The "Music in Our Schools Month" is ruled out since I think the music program should A) include music, B) be musical and C), continue for more than a month. We must also note that America's schools aren't "Our" schools unless you are a member of a teachers union. "National Brain Injury Awareness Month" is something I won't comment on, but "National Celery Month" is what really gets me excited. Can you imagine getting to eat only celery for a month? We really don't need "National Craft Month" since this is to be outsourced and Americans simply have no patience for such frivolities anymore.
Then there is "National Frozen Food Month". My Asian influence has taught me that it ain't fresh and worthy of being eaten unless it was twitching five minutes earlier. There is a "National Middle Level Education Month", which - this being America - I presume is a typo for what was intended to be "National Mediocre Education Level Month". The most overly nutritionized nation in the world is the US, so we quite uselessly have a "National Nutrition Month". The "National Peanut Month" strikes me as unnecessary also, given that there is no lack of peanuts and one of our peanut farmers famously became a president. Do we really need to promote more peanuts at the expense of cashews, walnuts, almonds, etc.? Perhaps if it were "National Dry Roasted Peanuts with Sea Salt Month". The "Red Cross Month" has expanded to a permanent governance of the western world by Cross Red's, so I am not worried that this topic won't get enough attention either.

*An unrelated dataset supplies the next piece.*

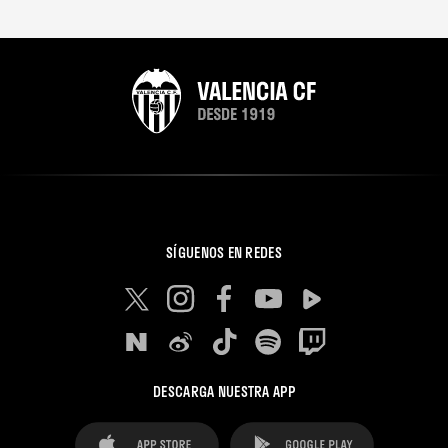
SÍGUENOS EN REDES
DESCARGA NUESTRA APP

The one that really sticks out to me as necessary is "National Professional Social Work Month". The Biblical story of the Good Samaritan celebrates the social work of an amateur who took on something at the spur of the moment and entirely at his own expense. He picks up a beaten man and cares for him, eventually transporting him to an Inn Keeper. The Inn Keeper is then paid a fee to continue taking care of the beaten man and bring him back to health. In the modernist version of this story, the hero is the Inn Keeper who is a professional doing charity for a fee. The Good Samaritan is undoubtedly a deranged vigilante who probably made matters worse by his intervention. Did he have a license to do what he did? Would it not have been better for him to have paid his taxes and left the business of charity to properly trained and equipped professionals? Was his mule certified for carrying passengers? Did he have insurance? Were his actions in compliance with the regulatory environment? How do we know that he didn't beat and rob the man in the first place?
Perhaps, "Love your neighbor as yourself" should be left to the professionals. Let's take a month to celebrate this!